ABD kaynaklı gelişmeler dolara yön verirken, Euro Bölgesi’nde de yavaş toparlanma ile parasal genişlemeye gidilmiş olması Euro’nun TL karşısında zayıflamasına yol açtı. Tüm bu gelişmelerin, çeşitli yönlerde ticari ve mali etkileri var. Bu bağlamda, “rekora gitti, gitmedi” stresleri yerine, etkileri tahlil edip soğukkanlı olmak ve mümkün mertebe risk yönetimine odaklanmak gerek.

Belirttiğim gibi, dolardaki yükseliş büyük ölçüde dış kaynaklı. Burada yapılacak bir şey yok. Sadece bizim değil, dünyanın büyük kısmının kaderi. İstisnalar olsa da sermaye, finansman ihtiyacı olan ülkelere girmeye eskisi kadar iştahlı değil.

PARA SEÇİMİ GÖZLÜYOR

Bununla birlikte, TL’nin son 2 haftada dolara karşı ortalamanın üzerinde değer kaybetmesini ise, seçim dönemine bağlamak mümkün. Para belirsizliği sevmez; güveni sever. İşte bu nedenle de, Haziran yaklaşıkça TL’de bu tür ayrışmalar görmemiz doğal karşılanabilir.
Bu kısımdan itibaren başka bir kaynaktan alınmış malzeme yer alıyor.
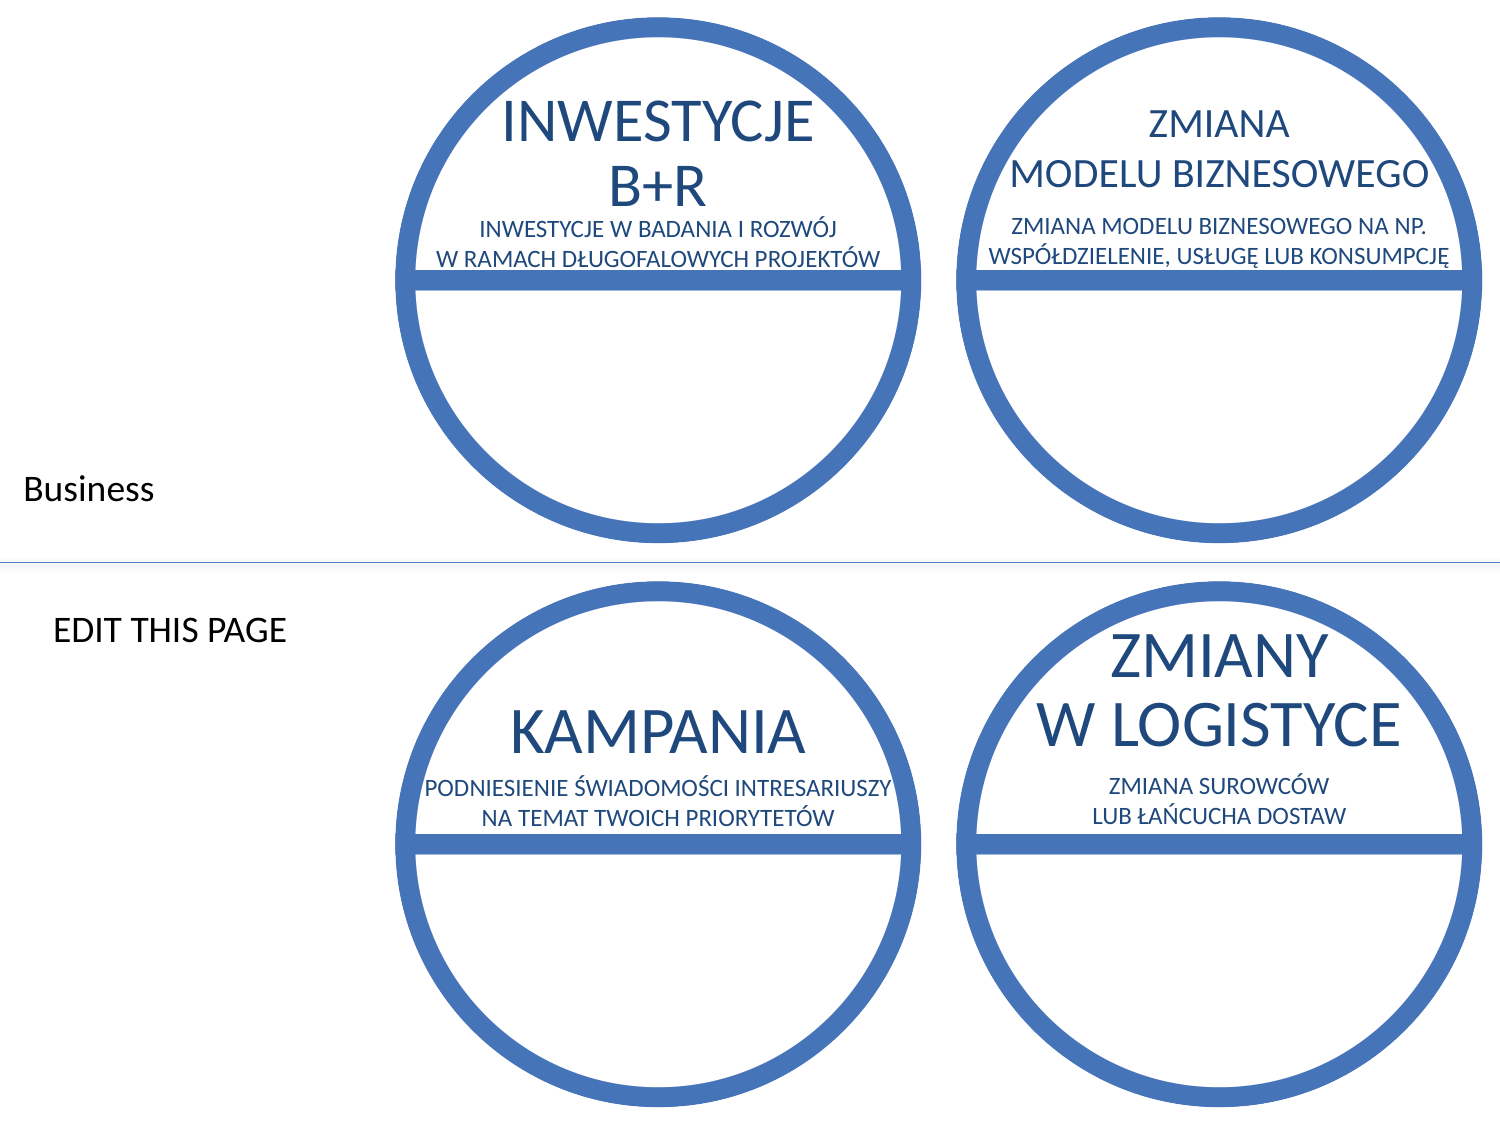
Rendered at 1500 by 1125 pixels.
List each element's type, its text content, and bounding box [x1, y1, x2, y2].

text_box Business [8, 456, 170, 517]
picture [377, 563, 1500, 1125]
text_box EDIT THIS PAGE [38, 597, 303, 657]
picture [377, 0, 1500, 562]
Bakın; geçen hafta G20 toplantıları için ABD’de yapılan temaslardan çıkan ana mesaj da şuydu: Yatırımcının Türkiye’ye dair gözünü diktiği ana faktör, siyasal istikrarın devamı.

Seçimden çıkacak istikrar ve güçlü ekonomi yönetimi mesajıyla, TL’nin bu ayrışmasını yeniden normalleştirmesi bekleniyor.

Öte yandan TL seçim sonrası toparlasa da, FED nedeniyle kurdaki hareketliliğin kısa vadede dinmeyeceği de bir gerçek. Buna bağlı olarak da, riskler konusu var.

Türkiye’nin dış borç stokuna bakalım: Kamunun payı %30 civarlarında. 10 yıl önce %47 idi. Etkin bir yönetimle bu oranın indirildiğini görüyoruz. Ayrıca, kamu dış borç stokunda “kısa vadeli” borçlar %16 gibi düşük bir paya sahip.